What was once a low-threat, basic spyware trojan has evolved into very powerful banking malware capable of giving hackers near-total control over one's Android device, warned Kaspersky Lab in a news statement and blog post yesterday.
In late 2015, Kaspersky began detecting a sudden surge in infection attempts using this rapidly metamorphosing malware—dubbed Asacub—identifying over 37,000 attacks against online bankers, including 6,500 in Asacub's first week of activity.
But even calling Asacub a banking trojan is understating the scope of the threat. In reality, it has developed into a comprehensive hacking toolset that grants perpetrators remote access to steal data (potentially for theft of funds or blackmail purposes), operate phone functions, redirect calls and install additional malware. For this reason, Kaspersky in its blog post has already called Asacub “one of the most notorious mobile threats in 2016.”
“For us it is the first time we were able to track the evolution of a malware with this level of precision, due to the fact that the author of malware didn't care a lot about the secrecy of his development process and tested a lot of versions in the wild,” explained Roman Unuchek, senior malware analyst at Kaspersky Lab, told SCMagazine.com.

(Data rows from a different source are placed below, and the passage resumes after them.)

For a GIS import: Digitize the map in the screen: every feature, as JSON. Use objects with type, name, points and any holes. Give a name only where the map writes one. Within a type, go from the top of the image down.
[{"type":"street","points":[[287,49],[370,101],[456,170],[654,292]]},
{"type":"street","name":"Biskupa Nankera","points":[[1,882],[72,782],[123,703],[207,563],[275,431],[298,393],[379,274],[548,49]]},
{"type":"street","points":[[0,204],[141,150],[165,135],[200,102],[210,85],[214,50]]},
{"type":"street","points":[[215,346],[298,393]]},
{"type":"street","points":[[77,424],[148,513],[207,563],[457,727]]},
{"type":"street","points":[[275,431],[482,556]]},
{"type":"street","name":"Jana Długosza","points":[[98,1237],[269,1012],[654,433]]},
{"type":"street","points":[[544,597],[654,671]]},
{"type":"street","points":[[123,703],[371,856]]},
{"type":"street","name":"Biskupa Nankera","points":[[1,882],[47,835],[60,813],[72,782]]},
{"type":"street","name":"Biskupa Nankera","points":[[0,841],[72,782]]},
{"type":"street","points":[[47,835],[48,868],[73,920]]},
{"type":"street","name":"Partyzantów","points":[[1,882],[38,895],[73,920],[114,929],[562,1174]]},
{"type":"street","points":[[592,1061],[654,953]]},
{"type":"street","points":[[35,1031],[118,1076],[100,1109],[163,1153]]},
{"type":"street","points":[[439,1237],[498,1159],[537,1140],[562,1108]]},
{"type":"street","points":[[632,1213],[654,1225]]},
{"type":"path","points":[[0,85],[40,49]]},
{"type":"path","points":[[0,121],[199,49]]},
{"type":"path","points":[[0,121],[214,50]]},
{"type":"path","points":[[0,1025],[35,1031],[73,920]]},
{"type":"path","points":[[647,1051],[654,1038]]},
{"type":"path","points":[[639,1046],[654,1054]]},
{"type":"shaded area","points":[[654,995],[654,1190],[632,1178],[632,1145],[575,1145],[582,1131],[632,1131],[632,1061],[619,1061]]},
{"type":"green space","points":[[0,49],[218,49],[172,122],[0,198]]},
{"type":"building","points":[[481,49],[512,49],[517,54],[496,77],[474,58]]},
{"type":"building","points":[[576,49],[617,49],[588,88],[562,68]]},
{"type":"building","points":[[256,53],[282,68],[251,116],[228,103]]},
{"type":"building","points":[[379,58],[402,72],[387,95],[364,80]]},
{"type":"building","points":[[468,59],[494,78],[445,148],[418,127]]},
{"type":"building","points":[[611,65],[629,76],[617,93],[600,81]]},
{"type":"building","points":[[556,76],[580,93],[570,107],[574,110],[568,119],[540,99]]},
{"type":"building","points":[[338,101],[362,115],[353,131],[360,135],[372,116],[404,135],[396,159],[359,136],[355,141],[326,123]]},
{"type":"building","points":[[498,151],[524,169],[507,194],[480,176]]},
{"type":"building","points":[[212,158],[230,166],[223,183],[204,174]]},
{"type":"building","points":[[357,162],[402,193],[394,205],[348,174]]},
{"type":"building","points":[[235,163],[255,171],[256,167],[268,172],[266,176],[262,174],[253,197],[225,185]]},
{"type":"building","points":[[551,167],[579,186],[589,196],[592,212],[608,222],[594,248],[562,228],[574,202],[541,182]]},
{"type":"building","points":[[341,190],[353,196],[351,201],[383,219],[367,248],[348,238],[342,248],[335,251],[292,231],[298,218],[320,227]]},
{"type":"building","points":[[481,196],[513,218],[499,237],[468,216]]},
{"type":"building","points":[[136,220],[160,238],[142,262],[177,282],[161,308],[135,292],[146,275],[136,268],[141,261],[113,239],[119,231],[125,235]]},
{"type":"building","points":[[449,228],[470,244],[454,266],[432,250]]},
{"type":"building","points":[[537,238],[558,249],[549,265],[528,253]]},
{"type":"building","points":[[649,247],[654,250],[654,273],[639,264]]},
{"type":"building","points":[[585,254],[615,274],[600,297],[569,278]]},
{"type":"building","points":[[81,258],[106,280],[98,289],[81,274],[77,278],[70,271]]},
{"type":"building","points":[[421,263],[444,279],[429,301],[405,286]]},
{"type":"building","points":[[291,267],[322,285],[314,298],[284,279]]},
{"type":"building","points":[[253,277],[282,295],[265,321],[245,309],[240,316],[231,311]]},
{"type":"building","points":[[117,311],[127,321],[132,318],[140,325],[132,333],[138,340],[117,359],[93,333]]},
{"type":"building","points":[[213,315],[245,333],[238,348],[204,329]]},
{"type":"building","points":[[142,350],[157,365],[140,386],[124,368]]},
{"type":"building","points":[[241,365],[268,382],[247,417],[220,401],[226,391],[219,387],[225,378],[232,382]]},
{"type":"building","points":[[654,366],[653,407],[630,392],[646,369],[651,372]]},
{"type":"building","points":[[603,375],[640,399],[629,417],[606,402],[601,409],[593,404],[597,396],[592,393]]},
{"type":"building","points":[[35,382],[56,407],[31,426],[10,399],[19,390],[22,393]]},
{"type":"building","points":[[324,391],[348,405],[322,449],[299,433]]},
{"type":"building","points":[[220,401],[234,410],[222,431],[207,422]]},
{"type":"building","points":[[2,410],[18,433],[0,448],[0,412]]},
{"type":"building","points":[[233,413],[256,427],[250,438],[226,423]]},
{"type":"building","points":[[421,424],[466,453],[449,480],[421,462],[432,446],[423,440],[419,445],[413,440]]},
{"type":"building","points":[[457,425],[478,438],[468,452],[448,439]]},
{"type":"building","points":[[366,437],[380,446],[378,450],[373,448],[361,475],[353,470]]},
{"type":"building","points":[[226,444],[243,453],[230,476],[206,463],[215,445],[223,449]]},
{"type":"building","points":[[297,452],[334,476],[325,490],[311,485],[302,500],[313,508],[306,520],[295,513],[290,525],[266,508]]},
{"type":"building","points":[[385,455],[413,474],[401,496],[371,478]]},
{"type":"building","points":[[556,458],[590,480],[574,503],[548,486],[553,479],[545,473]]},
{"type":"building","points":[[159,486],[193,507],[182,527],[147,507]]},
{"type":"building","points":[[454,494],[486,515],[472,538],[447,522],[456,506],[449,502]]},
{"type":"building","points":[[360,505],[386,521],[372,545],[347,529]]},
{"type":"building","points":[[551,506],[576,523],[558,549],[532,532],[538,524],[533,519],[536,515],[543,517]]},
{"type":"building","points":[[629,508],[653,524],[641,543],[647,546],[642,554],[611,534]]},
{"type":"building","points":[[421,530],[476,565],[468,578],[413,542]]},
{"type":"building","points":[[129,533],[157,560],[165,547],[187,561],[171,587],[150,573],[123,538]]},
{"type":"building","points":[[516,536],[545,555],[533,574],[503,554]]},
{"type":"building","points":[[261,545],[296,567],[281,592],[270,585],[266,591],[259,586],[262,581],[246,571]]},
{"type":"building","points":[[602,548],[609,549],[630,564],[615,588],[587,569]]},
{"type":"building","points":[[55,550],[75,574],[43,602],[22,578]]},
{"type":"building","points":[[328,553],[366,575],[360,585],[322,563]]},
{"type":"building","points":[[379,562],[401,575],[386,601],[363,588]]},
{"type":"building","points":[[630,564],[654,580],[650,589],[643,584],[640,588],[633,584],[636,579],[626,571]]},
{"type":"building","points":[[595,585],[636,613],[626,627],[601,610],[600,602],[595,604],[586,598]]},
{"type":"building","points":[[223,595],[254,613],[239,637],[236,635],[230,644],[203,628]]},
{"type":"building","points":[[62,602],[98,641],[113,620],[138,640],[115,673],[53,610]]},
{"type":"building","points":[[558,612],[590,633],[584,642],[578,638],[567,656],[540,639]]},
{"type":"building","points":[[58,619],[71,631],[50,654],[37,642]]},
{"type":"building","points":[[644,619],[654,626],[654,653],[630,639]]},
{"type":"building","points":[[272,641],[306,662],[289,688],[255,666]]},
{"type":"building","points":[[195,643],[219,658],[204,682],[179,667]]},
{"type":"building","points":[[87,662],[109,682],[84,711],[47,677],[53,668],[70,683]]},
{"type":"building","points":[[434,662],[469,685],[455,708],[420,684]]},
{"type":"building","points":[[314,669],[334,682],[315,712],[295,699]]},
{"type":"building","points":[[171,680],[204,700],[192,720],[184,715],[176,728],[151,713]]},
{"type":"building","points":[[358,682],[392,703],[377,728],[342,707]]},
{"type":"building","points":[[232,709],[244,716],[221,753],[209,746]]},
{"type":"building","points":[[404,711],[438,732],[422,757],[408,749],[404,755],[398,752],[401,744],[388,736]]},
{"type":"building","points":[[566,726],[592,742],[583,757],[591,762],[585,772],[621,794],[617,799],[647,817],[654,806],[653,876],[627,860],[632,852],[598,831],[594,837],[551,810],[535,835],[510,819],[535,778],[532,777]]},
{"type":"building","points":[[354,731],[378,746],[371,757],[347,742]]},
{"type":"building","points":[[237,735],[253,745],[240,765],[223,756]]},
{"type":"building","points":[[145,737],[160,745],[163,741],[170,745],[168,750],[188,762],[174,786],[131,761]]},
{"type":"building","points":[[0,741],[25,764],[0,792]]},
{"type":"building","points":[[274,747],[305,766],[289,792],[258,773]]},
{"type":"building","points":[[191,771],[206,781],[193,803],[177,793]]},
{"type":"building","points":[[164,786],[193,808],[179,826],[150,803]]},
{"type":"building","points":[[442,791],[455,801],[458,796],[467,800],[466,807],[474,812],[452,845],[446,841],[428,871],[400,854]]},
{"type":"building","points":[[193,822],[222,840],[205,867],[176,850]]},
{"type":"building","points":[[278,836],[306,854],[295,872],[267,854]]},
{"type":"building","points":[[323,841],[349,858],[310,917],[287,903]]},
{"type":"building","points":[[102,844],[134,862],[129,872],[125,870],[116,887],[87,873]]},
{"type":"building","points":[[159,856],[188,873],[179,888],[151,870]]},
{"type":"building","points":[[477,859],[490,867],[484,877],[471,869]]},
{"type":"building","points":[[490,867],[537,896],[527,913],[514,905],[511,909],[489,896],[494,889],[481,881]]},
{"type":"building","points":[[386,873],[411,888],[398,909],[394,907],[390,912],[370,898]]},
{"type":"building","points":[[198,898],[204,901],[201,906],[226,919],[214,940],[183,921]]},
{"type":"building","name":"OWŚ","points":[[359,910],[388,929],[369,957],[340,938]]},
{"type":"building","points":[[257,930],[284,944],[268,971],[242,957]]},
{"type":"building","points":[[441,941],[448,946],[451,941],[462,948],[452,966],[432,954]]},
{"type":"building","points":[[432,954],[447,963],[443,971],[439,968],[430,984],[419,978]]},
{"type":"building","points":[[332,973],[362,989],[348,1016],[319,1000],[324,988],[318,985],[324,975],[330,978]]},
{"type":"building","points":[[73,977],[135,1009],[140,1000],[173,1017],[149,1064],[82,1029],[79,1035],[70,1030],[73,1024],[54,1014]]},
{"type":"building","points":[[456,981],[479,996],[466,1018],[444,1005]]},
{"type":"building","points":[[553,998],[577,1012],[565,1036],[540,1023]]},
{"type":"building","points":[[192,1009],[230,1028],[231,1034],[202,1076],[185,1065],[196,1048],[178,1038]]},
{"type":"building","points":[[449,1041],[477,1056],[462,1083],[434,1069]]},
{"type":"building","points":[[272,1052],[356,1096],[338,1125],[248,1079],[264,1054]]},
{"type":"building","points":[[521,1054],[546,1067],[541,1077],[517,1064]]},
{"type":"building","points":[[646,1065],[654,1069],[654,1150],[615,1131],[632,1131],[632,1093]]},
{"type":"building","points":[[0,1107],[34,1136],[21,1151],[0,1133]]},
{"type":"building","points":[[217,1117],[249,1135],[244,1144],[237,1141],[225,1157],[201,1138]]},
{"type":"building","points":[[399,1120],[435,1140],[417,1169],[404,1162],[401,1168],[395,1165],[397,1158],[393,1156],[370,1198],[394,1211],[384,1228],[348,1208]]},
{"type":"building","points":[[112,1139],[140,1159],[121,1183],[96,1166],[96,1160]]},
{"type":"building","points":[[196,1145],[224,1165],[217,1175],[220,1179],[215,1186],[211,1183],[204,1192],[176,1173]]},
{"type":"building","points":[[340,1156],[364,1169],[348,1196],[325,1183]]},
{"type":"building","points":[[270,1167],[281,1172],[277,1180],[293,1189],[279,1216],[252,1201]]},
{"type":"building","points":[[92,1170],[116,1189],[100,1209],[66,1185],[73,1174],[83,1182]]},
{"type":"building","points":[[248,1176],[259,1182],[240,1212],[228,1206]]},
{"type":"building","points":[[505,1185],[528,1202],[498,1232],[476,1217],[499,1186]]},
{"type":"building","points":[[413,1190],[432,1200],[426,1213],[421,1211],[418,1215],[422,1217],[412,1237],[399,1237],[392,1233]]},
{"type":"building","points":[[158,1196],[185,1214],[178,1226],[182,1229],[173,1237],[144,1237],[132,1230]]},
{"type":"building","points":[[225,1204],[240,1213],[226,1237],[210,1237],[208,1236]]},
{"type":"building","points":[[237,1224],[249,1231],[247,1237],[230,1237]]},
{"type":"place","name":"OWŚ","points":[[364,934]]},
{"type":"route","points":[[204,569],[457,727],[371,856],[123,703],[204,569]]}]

So far targeting banking customers in the U.S., Russia and Ukraine, the attacks stem from a command-and-control center whose domain is registered to same person or group that also owns domains associated with a Windows-based spyware program called CoreBot. Unuchek told SCMagazine.com that the attackers are using SMS (text message) spam and phishing to “force a user to install this Trojan. In most cases it looks like an app to view images or MMS.”
Kaspersky reported that when it was initially discovered in June 2015, Asacub appeared to be a run-of-the-mill malware program capable of sending SMS messages, as well as uploading browser histories, contacts and lists of downloaded apps onto a malicious server. In July more functionality was added, including intercepting and deleting SMS messages, uploading SMS histories and, most notably, creating a virtual backdoor that allows hackers to execute commands on a device.

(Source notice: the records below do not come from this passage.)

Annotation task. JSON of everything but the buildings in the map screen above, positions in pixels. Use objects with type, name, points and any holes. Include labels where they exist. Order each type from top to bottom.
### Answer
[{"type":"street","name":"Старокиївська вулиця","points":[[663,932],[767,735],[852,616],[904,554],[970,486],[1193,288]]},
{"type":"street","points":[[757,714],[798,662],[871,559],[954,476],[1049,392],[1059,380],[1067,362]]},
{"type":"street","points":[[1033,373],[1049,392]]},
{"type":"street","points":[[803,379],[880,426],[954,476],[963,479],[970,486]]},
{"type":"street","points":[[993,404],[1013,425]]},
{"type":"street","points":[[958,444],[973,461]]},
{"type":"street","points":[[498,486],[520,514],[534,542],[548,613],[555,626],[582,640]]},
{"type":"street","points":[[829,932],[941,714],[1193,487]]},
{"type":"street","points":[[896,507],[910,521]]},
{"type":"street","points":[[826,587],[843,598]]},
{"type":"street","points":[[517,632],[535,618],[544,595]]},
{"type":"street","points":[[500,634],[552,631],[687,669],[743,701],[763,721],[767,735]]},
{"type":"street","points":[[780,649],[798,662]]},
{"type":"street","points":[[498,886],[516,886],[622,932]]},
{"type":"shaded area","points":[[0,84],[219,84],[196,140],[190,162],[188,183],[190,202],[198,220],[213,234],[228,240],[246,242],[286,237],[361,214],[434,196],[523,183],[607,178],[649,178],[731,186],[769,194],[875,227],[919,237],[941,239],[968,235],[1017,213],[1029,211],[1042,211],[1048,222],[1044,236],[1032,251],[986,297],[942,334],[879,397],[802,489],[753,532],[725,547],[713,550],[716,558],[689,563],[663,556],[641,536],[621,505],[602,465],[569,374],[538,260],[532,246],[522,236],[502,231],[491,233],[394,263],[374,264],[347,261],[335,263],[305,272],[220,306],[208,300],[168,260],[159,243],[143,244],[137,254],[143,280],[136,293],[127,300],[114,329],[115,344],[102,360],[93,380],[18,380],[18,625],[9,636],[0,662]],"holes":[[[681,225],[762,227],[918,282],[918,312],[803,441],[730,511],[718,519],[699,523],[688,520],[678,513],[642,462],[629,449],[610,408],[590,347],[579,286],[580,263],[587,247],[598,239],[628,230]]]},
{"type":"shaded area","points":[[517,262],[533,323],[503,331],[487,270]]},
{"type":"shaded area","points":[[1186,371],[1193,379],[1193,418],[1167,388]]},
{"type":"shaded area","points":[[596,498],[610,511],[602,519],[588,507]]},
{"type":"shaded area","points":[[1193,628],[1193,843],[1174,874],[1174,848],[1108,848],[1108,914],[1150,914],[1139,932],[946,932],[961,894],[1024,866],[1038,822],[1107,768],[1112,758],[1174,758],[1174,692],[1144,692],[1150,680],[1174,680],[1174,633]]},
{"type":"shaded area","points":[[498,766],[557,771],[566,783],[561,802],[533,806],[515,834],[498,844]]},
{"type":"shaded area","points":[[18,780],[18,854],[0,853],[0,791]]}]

By September 2015, the malware was modified yet again to employ phishing screens that mimic mobile banking apps, with the intention of tricking users into inputting their banking credentials for hackers to steal.
The malware's author has also added functionality that enables hackers to take photos, access a device's GPS coordinates, reroute user-made calls to specified numbers and send USSD messages to communicate in real time with a phone's service provider. Generally, USSD requests enable WAP browsing, prepaid callback services, mobile-money services, location-based content services and more.
“Some banks call a user to tell them a temporary password for the transaction. So this malware can redirect such calls using USSD requests,” said Unuchek. “Some banks also allow users to use USSD to transfer money from one account to another. Also, they can use USSD to check the balance of the phone account to find out how much money they can steal by Premium SMS.”
Kaspersky also warned that Asacub grants hackers the ability to install even more malicious code, possibly including ransomware.